As stated in paper, the quality of the ground truth thickness map can vary considerably depending on various factors. Most importantly, low quality OCT scans present in real world data can cause low quality examples. For this reason, in ~/quality_filter total variation is calculated for each record and saved in ~/quality_filter/tv_pd.csv. This csv can then be used to filter out to low quality thickness maps from training and evaluation. The value of the choosen threshold will affect the reported results of the thickness regressor. In this project the value 0.014 was choosen after visual inspection of several maps and their quality, on both sides of this threshold.
To generate the tv_ps.csv run log_tv.py and ensure that the path to the calculated thickness map is set directly in the log_tv.py.
With the example DICOM files provided all have a total variation below the threshold of 0.014 which corresponds to 4.19 micro meters as stated in the paper.
In order to run the Thickness prediction model (DeepRT) place all your coregistered fundus images and thickness maps in ~/data/fundus and ~/data/thickness_maps as in data sample provide. Further in ~/data/filenames provide .csv files for train, validation and test samples as in test sample.
Before training the model, configure params.json, here the default parameters are set as used in paper. "enc_filters" here regulates the size of the encoder. In the paper the results are achieved using "enc_filters" = 8 for the DeepRT light model.
Once trained, find model in the ~/logs directory.
To evaluate the model and produce all the test statistics used for the plots in the manuscript, simply run evaluation.py with the params.model_directory set correctly in the python file. This program will generate all necessary test statistics in the results_log.pd file and save it in the specified model directory. Further, all labels and prediction are plotted and saved in the folder "predictions", also residing in the specified model directory.
Note: in order to produce results on thickness prediction test errors for edema and atrophy cases, put the file gold_standard.csv in the ~/data/gold_standard directory, see test data for example format. Important here is that the file names are of the same format as in other examples.
In order to run the evaluation of transferring DeepRT weights vs. random and Imagenet initialization the first step is to download the data publicly available at: https://www.kaggle.com/c/diabetic-retinopathy-detection/data.
Note: here only the public test set is used for evaluation the algorithms.
The second step is to pre-process the data as stated in the manuscript. To preprocess the image run preprocess.py in the ~/data directory. The repository includes 5 example images located in ~/data/unprocessed. After running the preprocess.py the output is saved in ~/data/processed.
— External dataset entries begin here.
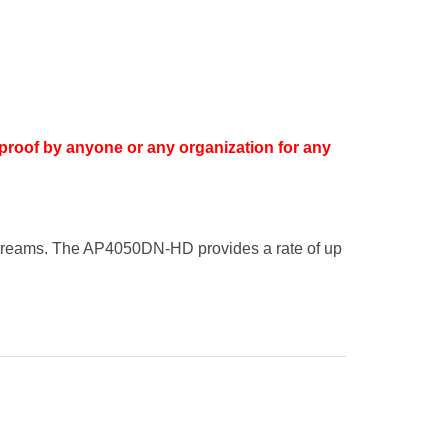
proof by anyone or any organization for any
streams. The AP4050DN-HD provides a rate of up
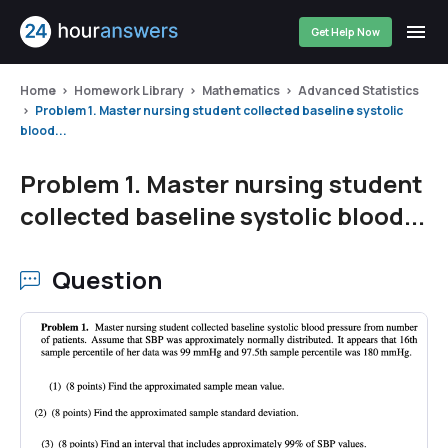
Get Help Now
Home
Homework Library
Mathematics
Advanced Statistics
Problem 1. Master nursing student collected baseline systolic
blood...
Problem 1. Master nursing student
collected baseline systolic blood...
Question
Once all the downloaded images are preprocessed the data partitions can be created. An example is seen in the ~/data/512_3 directory. Here the test folder always contains the same image accross all partitions. In this example the 3 % partition is included in the repository where each image is resized to 512x512x3 pixels. In this repository the test folder contains the same images as the validation data, to keep the amount of data in the repository low.
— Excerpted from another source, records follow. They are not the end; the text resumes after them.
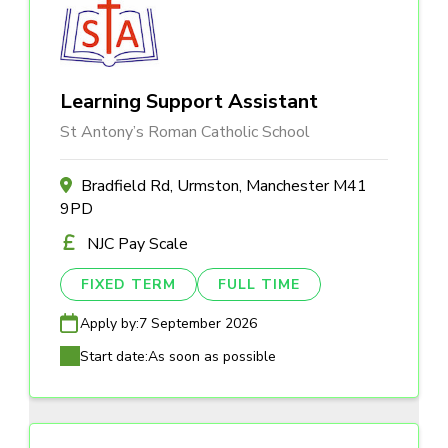
Learning Support Assistant
St Antony’s Roman Catholic School
Bradfield Rd, Urmston, Manchester M41
9PD
NJC Pay Scale
FIXED TERM
FULL TIME
Apply by:
7 September 2026
Start date:
As soon as possible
Once all data is structured, run main.py specifying the model, weight initialization as well has hyperparameters.
Note: Using grid search the optimal parameters for ResNet50 with Imagenet Init was found to be learning rate 0.0001 and momentum 0.99. While for DeepRT random and transfer used learning rate 0.001 and momentum 0.9.
Model directories are as usual logged in the ~/logs folder. To evaluate the model on the test data, specify the model directory and model of interest in the evaluation.py file and run it. A result.txt file with all the main metrics will be saved in the model directory among others.